Au moment de sa retraite, il y a dix ans, Georges Raymond a pensé s’adonner à la pratique du golf, mais un mal de dos l’a empêché d’atteindre ce but. Il s’est donc tourné vers le bridge, qu’il affectionne particulièrement, mais a également développé une passion pour la sculpture sur bois, plus spécialement pour la sculpture d’oiseaux: «Je pars avec un bloc de bois et il y a un petit oiseau caché dedans», explique-t-il d’ailleurs tout simplement, comme s’il ne suffisait de découvrir un trésor caché.
«Je suis passionné par les oiseaux. Je ne suis pas un ornithologue, mais je les aime bien!», précise cet autodidacte qui a appris à sculpter le bois en fouillant sur Internet et dans les livres de sculpteurs de renom.
Depuis, il se donne corps et âme à sa passion, travaillant plus de 20 heures par semaine à ses bouts de bois. Le sous-sol de la maison dispose d’un petit atelier avec tous les instruments requis, mais c’est au Centre des aînés qu’il travaille le plus souvent. D’ailleurs, une dizaine de membres amateurs de sculpture s’y réunissent plusieurs fois par semaine.
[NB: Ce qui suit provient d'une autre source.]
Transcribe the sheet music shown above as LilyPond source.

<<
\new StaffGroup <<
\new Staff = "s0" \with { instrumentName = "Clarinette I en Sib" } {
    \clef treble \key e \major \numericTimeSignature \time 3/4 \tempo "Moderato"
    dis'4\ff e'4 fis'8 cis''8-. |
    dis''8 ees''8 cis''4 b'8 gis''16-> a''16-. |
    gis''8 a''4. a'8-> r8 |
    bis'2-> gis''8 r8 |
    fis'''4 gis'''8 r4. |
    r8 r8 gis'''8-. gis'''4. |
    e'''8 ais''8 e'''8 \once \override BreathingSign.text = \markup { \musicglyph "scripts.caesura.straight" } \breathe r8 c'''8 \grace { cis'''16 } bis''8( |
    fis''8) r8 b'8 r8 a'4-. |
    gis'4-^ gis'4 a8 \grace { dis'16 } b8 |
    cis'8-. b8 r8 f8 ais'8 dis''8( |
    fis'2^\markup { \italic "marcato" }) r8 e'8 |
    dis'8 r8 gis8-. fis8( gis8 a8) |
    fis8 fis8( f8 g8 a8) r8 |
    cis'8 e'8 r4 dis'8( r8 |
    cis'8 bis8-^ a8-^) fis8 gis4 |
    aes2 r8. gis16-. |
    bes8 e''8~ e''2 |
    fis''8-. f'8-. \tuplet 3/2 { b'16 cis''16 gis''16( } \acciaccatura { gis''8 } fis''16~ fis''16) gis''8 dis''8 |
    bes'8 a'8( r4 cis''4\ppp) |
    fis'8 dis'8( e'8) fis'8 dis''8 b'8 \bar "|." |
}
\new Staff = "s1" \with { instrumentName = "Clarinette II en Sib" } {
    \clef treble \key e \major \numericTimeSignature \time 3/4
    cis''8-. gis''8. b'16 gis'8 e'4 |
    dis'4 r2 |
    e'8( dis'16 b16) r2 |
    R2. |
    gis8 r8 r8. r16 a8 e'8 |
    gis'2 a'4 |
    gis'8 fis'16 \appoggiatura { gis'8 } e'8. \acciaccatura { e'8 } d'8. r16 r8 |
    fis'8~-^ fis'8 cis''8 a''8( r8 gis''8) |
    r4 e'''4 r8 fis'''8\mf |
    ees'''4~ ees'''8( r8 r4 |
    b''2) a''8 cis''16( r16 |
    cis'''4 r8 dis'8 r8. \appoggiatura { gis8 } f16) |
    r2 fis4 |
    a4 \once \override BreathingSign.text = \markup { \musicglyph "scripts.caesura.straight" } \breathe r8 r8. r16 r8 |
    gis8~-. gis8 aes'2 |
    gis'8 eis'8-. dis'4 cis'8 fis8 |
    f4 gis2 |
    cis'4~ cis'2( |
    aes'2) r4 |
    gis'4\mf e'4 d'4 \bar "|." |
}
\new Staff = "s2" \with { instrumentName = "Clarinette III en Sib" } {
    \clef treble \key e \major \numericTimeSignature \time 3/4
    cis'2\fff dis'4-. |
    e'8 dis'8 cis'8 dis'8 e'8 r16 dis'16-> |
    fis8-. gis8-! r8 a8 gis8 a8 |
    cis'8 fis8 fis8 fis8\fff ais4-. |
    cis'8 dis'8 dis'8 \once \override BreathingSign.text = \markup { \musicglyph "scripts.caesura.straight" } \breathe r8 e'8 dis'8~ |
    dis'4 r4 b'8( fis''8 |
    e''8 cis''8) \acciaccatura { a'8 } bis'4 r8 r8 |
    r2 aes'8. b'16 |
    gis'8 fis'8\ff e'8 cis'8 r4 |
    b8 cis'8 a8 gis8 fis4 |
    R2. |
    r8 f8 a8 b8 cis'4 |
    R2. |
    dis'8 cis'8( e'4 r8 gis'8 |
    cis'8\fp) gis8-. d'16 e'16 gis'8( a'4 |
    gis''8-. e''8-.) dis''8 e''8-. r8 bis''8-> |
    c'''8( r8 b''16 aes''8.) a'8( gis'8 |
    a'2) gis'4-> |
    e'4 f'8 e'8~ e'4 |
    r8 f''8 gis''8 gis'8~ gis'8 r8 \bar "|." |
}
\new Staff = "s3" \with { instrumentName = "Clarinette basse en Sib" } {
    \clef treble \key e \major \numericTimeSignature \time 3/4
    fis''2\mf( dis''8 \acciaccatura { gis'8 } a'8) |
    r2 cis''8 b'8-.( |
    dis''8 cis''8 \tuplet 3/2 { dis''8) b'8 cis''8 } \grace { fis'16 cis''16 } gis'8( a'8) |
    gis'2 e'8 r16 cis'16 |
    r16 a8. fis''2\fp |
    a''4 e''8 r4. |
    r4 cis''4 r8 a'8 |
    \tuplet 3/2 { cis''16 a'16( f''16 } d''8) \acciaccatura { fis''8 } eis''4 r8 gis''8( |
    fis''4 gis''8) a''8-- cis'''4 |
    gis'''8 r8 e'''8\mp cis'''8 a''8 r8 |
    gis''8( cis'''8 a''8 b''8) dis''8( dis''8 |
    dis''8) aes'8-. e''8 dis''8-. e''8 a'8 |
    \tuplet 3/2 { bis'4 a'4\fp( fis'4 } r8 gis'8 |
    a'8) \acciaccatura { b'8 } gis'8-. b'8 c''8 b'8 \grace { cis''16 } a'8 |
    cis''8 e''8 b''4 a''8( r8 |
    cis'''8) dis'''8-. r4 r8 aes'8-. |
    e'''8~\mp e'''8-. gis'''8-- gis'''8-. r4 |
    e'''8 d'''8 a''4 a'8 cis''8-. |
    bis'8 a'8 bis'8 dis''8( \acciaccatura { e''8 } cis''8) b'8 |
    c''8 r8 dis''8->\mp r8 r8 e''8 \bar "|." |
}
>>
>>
Bien qu’autodidacte lui-même, M. Raymond y a donné des cours quelques années, avant de passer le flambeau à un de ses collègues. Depuis, il peut se concentrer à part entière sur ses créations. Car pour reproduire les moindres détails de ces petites bêtes, il en faut de la patience! Un canard, fait il y a quelque temps, a par exemple nécessité plus de 500 heures de travail. Pas surprenant que celui qui lui a donné vie ait eu un pincement au cœur quand il l’a vendu!
Mais la vente, et la séparation d’avec ses œuvres, fait partie de la vie des artistes, et nul ne niera qu’il est agréable de vendre. «Certaines pièces sont plus difficiles à voir partir, admet Mme Raymond. On dirait que quand tu les vends trop vite, quand tu viens de la finir, tu n’as pas le temps de l’absorber et c’est plus difficile!»
Les expositions ne sont par contre pas faites seulement pour vendre, mais également pour rencontrer des gens, souvent artistes eux-mêmes, pour s’inspirer et pour se motiver.
Toutes de bonnes raisons pour se déplacer, d’autant plus que l’exposition se déroule dans un lieu champêtre: «C’est un régale pour les yeux!», s’exclame Mme Raymond. «Il ne faut pas se gêner pour encourager les artistes de la région», rétorque quant à lui M. Raymond.
L’invitation est lancée!
Exposition champêtre d’art «en vogue 2007», les 4 et 5 août, de 10h à 17h, au 10, chemin Boisjoli à Chelsea. En cas de pluie, l’événement sera remis aux 11 et 12 août.